Kalçamda keskin bir sızı var. Canım yanıyor. 

Yatağın soğuk nevresimini hissediyorum. Kaç gün, kaç gece geçmiş bilmiyorum. Kalçamdaki sargıya dokunarak inliyorum. Canım yanıyor. 

Yerimde doğrulduğumda sargının kanlandığını fark ediyorum. Birazı yatağın beyaz çarşaflarına da bulaşmış. Yataktan kalkmak istiyorum ama kasıklarımdaki acı kalçamdaki acıyla bir olup nefesimi kesiyor. Ağlıyorum. 

Karanlık. 

Zihnim bir kez daha kendine gelirken makinenin düzenli sesini duydum, kendimden başka birinin düzenli nefeslerini. Gözlerimi açmak istedim, yapamadım.

Karanlık. 

Ağırlaşmış bedenimle yavaş yavaş ilerleyerek benim için hazırlanmış masaya oturuyorum. Buz mavisi gözleri bir atmaca gibi her hareketimi takip ediyor. Dudaklarında tatmin olmuş bir gülümseme var. 

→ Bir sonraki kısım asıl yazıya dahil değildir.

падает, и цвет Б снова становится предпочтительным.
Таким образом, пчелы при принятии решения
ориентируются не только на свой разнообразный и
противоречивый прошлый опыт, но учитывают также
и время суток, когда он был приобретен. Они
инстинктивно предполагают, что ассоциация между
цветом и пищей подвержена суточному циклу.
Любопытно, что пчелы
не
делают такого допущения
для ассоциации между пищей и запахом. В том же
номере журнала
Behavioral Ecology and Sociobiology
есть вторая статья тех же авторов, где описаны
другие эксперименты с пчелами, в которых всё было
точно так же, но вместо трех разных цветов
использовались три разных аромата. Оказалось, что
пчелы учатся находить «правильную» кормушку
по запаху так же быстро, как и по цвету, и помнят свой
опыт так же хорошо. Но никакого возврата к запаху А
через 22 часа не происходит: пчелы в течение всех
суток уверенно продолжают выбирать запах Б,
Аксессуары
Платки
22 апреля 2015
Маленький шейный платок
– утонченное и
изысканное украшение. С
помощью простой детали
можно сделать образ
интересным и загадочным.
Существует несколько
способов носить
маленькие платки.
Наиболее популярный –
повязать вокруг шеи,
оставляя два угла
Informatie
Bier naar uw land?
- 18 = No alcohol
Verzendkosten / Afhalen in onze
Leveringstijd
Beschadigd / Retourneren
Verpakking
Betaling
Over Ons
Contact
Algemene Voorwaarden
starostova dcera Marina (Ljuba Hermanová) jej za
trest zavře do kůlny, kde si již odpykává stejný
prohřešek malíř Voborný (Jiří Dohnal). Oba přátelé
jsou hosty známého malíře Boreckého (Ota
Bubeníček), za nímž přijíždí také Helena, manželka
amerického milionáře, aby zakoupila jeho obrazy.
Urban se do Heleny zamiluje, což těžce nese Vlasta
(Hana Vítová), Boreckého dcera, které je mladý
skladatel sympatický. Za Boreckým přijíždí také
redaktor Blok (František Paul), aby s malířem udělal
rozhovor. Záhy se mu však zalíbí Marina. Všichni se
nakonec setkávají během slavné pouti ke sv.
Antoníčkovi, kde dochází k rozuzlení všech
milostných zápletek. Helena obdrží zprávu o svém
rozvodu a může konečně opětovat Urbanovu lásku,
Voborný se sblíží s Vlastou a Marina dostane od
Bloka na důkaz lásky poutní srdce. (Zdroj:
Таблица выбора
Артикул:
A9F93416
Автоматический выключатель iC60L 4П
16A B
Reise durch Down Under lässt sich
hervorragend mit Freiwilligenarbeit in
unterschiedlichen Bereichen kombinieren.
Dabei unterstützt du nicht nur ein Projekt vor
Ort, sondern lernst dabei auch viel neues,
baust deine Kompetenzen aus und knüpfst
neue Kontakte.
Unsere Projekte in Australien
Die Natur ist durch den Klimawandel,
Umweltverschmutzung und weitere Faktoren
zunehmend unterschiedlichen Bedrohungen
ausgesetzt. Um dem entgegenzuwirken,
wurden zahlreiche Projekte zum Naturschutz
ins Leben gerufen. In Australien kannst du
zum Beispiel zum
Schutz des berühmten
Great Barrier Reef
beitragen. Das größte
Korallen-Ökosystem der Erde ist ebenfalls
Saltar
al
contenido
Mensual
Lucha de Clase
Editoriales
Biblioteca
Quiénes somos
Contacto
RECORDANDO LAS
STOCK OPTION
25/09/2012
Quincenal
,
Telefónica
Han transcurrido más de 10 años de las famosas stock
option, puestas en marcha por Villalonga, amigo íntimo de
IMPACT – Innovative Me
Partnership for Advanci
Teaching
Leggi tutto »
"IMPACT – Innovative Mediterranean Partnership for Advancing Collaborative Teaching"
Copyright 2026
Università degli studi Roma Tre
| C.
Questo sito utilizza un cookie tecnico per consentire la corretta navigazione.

"Su'yun seni ikna edeceğini en başından tahmin etmeliydim." diyor alayla. Bakışlarımı öfkeyle yüzüne dikerken ellerimi yumruk yapıyorum, tırnaklarım avcuma batıyor. 

"Ondan uzak duracaksın." diyorum sertçe. Gözlerinden bir pırıltı geçerken yavaş adımlarla gelip tam karşıma oturuyor.

"Bu sana bağlı, biliyorsun." 

"Ondan uzak dur."

Alaycı bir gülümseme bahşederken güne, arkasına rahatça yaslanıyor. "Su..." Dudaklarını yaladı. "Pek tipim değil. Ben esmerleri severim ama böyle devam edersen bir istisna yaparım."